Olympics throw up many new champions

India has been participating for the last six editions, thanks to its sole Luge player, Shiva Keshavan.

Olympics, the biggest sporting event, sieve out the best. Many new champions emerge surpassing the best of their opponents. At times they rewrite new records. But are there many events in Winter Olympic Games where new records could be rewritten.

There are some events, especially in speed skating, where speed and time are measurable. And in figure skating points awarded are counted towards deciding winners. But unlike summer Games, Olympic or World Records equaled or surpassed during Winter Olympic Games are far and few.

It would be no exaggeration to say that Winter Olympic Games are still more natural and human controlled than the technology driven summer Olympic Games. While summer Olympics besides moving indoors into air-conditioned halls, with synthetic surfaces and high tech measuring gadgets have become highly competitive with minutest details taken to choose the best, it is still, in many cases in Winter Olympic Games, judging is left to human eye and adjudication.

Competitions, especially snow events are held in the open natural environs though most of the events on ice have already moved  indoors.

The current Winter Olympic Games are the first that are governed or covered by 5G tech environs but still the playing or competition conditions are all natural where human intervention is minimal.
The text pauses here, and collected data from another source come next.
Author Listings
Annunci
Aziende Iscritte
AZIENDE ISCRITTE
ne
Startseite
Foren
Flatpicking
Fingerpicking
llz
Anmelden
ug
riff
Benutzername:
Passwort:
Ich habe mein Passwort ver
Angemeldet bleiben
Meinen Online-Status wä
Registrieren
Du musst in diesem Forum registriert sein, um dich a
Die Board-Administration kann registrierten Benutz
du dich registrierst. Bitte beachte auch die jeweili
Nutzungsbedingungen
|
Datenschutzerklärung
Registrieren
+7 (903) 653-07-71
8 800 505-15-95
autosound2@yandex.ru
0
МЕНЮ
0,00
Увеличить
The Games may be the coldest ever with temperatures running as low as minus 12 degrees Celsius with strong chilly winds, and yet the Koreans have demonstrated their tremendous technological advancement, both in the conduct of the opening ceremony and the competitions thereafter.

Each Olympic throws up new heroes and heroines.
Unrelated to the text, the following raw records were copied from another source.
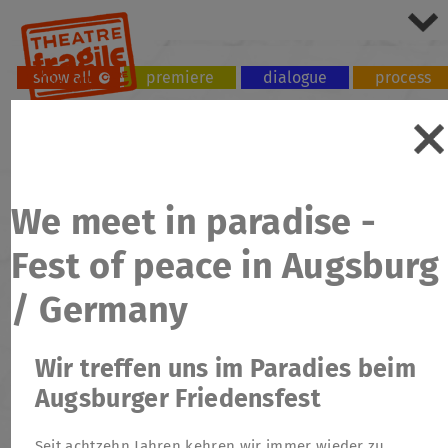
show all
premiere
dialogue
process
tour
workshop
We meet in paradise -
Fest of peace in Augsburg
/ Germany
Wir treffen uns im Paradies beim
Augsburger Friedensfest
Seit achtzehn Jahren kehren wir immer wieder zu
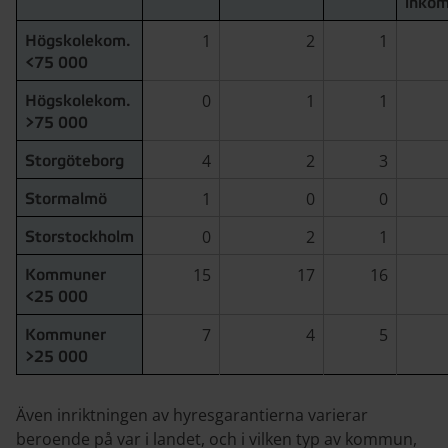
inkom
1
2
1
Högskolekom.
<75 000
0
1
1
Högskolekom.
>75 000
4
2
3
Storgöteborg
1
0
0
Stormalmö
0
2
1
Storstockholm
15
17
16
Kommuner
<25 000
7
4
5
Kommuner
>25 000
Även inriktningen av hyresgarantierna varierar
beroende på var i landet, och i vilken typ av kommun,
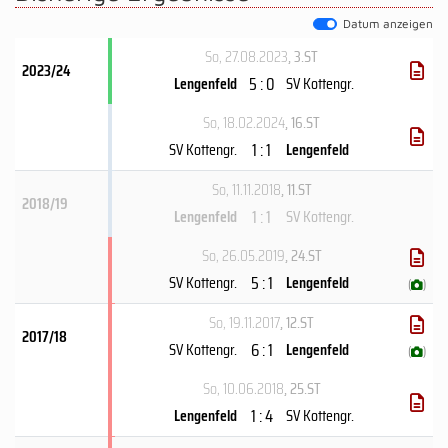
Datum anzeigen
So, 27.08.2023
, 3.ST
2023/24
5 : 0
Lengenfeld
SV Kottengr.
So, 18.02.2024
, 16.ST
1 : 1
SV Kottengr.
Lengenfeld
So, 11.11.2018
, 11.ST
2018/19
1 : 1
Lengenfeld
SV Kottengr.
So, 26.05.2019
, 24.ST
5 : 1
SV Kottengr.
Lengenfeld
(
)
So, 19.11.2017
, 12.ST
2017/18
6 : 1
SV Kottengr.
Lengenfeld
(
)
So, 10.06.2018
, 25.ST
1 : 4
Lengenfeld
SV Kottengr.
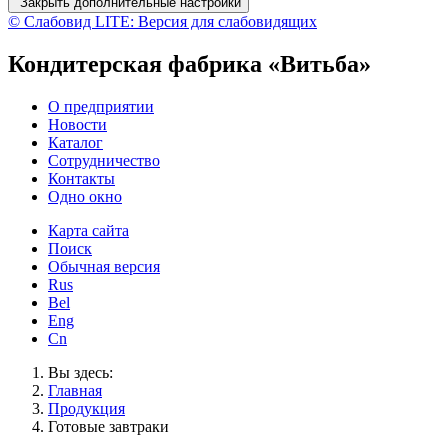
Закрыть дополнительные настройки
© Слабовид LITE: Версия для слабовидящих
Кондитерская фабрика «Витьба»
O предприятии
Новости
Каталог
Сотрудничество
Контакты
Одно окно
Карта сайта
Поиск
Обычная версия
Rus
Bel
Eng
Cn
Вы здесь:
Главная
Продукция
Готовые завтраки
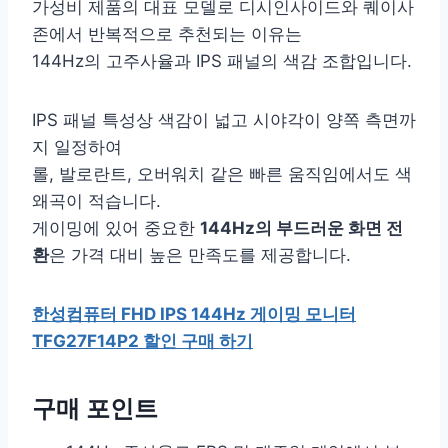
가성비 제품의 대표 모델로 디시인사이드와 퀘이사
존에서 반복적으로 추천되는 이유는
144Hz의 고주사율과 IPS 패널의 색감 조합입니다.
IPS 패널 특성상 색감이 넓고 시야각이 양쪽 측면까
지 일정하여
롤, 발로란트, 오버워치 같은 빠른 움직임에서도 색
왜곡이 적습니다.
게이밍에 있어 중요한
144Hz의 부드러운 화면 전
환
은 가격 대비 높은 만족도를 제공합니다.
한성컴퓨터 FHD IPS 144Hz 게이밍 모니터
TFG27F14P2 할인 구매 하기
구매 포인트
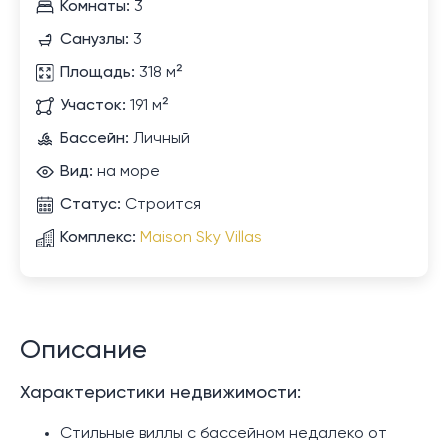
Комнаты:
3
Санузлы:
3
Площадь:
318 м²
Участок:
191 м²
Бассейн:
Личный
Вид:
на море
Статус:
Строится
Комплекс:
Maison Sky Villas
Описание
Характеристики недвижимости:
Стильные виллы с бассейном недалеко от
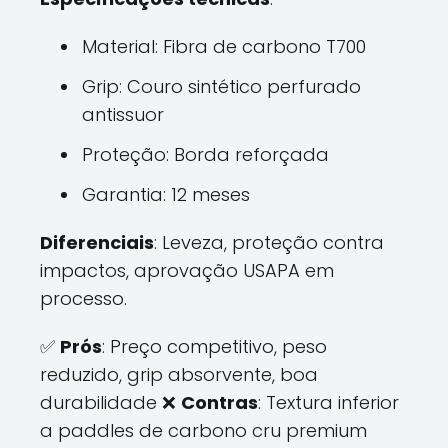
Material: Fibra de carbono T700
Grip: Couro sintético perfurado
antissuor
Proteção: Borda reforçada
Garantia: 12 meses
Diferenciais
: Leveza, proteção contra
impactos, aprovação USAPA em
processo.
✅
Prós
: Preço competitivo, peso
reduzido, grip absorvente, boa
durabilidade ❌
Contras
: Textura inferior
a paddles de carbono cru premium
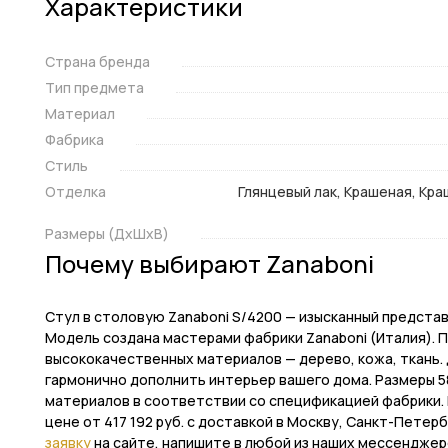
Характеристики
Страна бренда
Тип предмета
Материал
Фабрика
Стиль
Отделка
Глянцевый лак, Крашеная, Кра
Размеры (ДxШxВ)
Почему выбирают Zanaboni
Стул в столовую Zanaboni S/4200 — изысканный предста
Модель создана мастерами фабрики Zanaboni (Италия). 
высококачественных материалов — дерево, кожа, ткань. 
гармонично дополнить интерьер вашего дома. Размеры 58 
материалов в соответствии со спецификацией фабрики. 
цене от 417 192 руб. с доставкой в Москву, Санкт-Петерб
заявку
на сайте, напишите в любой из наших мессенджер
Here in PyeongChang, of six new nations making debut, four are from tropical world.

And the Nigerians are making the cut with the first ever women’s Bobsleigh team for a tropical country.

Participation of tropical countries in Winter Olympic Games has been rising. India, for example, has been participating for last six editions, thanks to its sole Luge player, Shiva Keshavan.
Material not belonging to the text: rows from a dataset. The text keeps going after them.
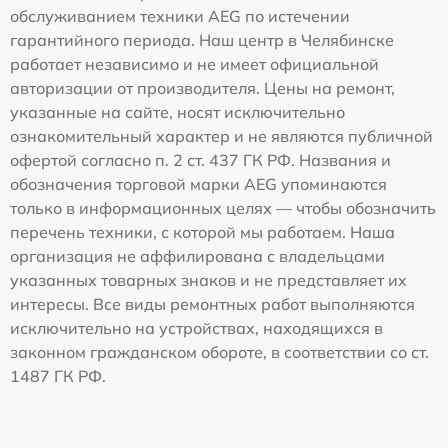
обслуживанием техники AEG по истечении
гарантийного периода. Наш центр в Челябинске
работает независимо и не имеет официальной
авторизации от производителя. Цены на ремонт,
указанные на сайте, носят исключительно
ознакомительный характер и не являются публичной
офертой согласно п. 2 ст. 437 ГК РФ. Названия и
обозначения торговой марки AEG упоминаются
только в информационных целях — чтобы обозначить
перечень техники, с которой мы работаем. Наша
организация не аффилирована с владельцами
указанных товарных знаков и не представляет их
интересы. Все виды ремонтных работ выполняются
исключительно на устройствах, находящихся в
законном гражданском обороте, в соответствии со ст.
1487 ГК РФ.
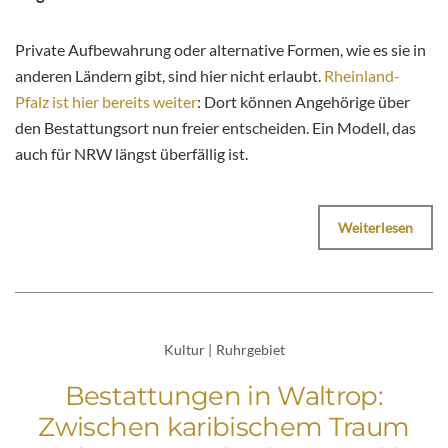
Private Aufbewahrung oder alternative Formen, wie es sie in
anderen Ländern gibt, sind hier nicht erlaubt.
Rheinland-
Pfalz ist hier bereits weiter
: Dort können Angehörige über
den Bestattungsort nun freier entscheiden. Ein Modell, das
auch für NRW längst überfällig ist.
Weiterlesen
Kultur
|
Ruhrgebiet
Bestattungen in Waltrop:
Zwischen karibischem Traum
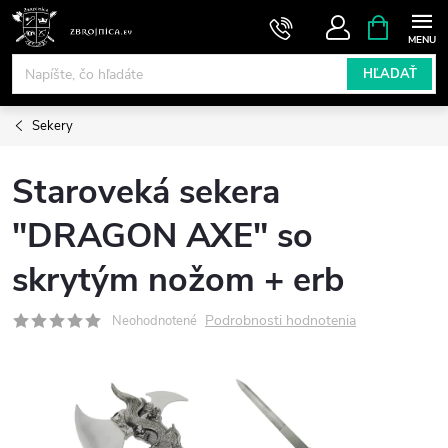
Prejsť
NÁKUPN
KOŠÍK
na
obsah
HĽADAŤ
Sekery
Staroveká sekera
"DRAGON AXE" so
skrytým nožom + erb
Podrobnosti hodnotenia
Neohodnotené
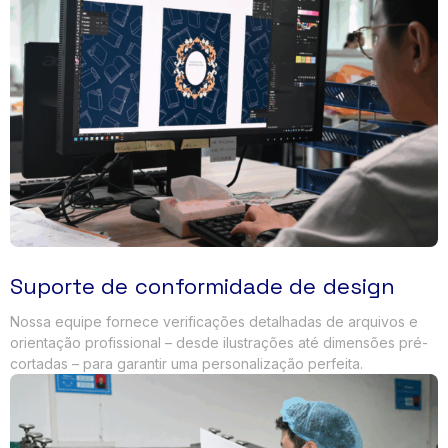
Suporte de conformidade de design
Nossa equipe fornece verificações detalhadas de arquivos e
orientação profissional – desde ilustrações até dimensões pré-
cortadas – para garantir uma personalização perfeita.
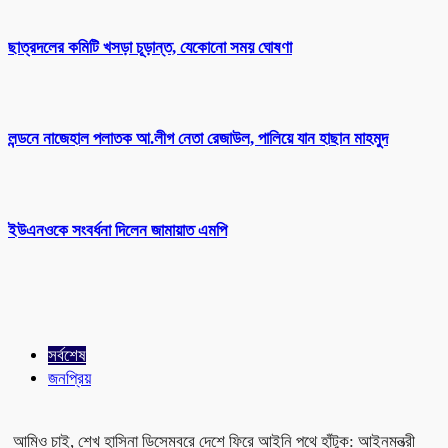
ছাত্রদলের কমিটি খসড়া চূড়ান্ত, যেকোনো সময় ঘোষণা
লন্ডনে নাজেহাল পলাতক আ.লীগ নেতা রেজাউল, পালিয়ে যান হাছান মাহমুদ
ইউএনওকে সংবর্ধনা দিলেন জামায়াত এমপি
সর্বশেষ
জনপ্রিয়
আমিও চাই, শেখ হাসিনা ডিসেম্বরে দেশে ফিরে আইনি পথে হাঁটুক: আইনমন্ত্রী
At Sochi in the last edition of Winter Olympic Games, Jennifer Jones, Kaitlyn Lawes, Jill Officer, and Dawn McEwen comprised a female Team Canada that made curling history, methodically marching to gold with nary a blemish on their resume: 11- 0 and the second Canadian female team to ever win gold in the event.

Meet Noriaki Kasai (Japan), who was placed eighth in men’s normal hill ski jumping, hopes to win a medal here in his eighth Olympic Games. He does not want to give up and hopes to be there when the Olympic Games return to Japan in 2026, his 10th. For India’s Shiva Keshavan, PyeongChang has been his sixth in a row.

Another unique record was set at Sochi. A change in name did not mean a change in result for Russia‘s Viktor Ahn, formerly Ahn Hyun-soo of South Korea. Racing for his new national flag, Ahn won three golds and a bronze in short track. That gave him eight career medals in the sport, matching the record held by Apolo Ohno (USA). It did, however, also give him six career golds, the most ever for a short track skater.

At Sochi, with a bronze in the men’s luge singles, Armin “Il Cannibale” Zoeggeler (Italy) had won a medal in every men’s singles luge even since Lillehammer 1994. The six medals havebeen the longest individual winning streak at the Olympics.